### Information
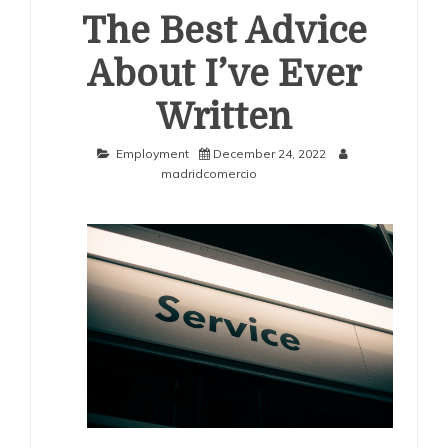
The Best Advice
About I’ve Ever
Written
Employment
December 24, 2022
madridcomercio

### Written task
Would you return all of the data above word for word, omitting every picture?

### Task output
The Best Advice
About I’ve Ever
Written
Employment
December 24, 2022
madridcomercio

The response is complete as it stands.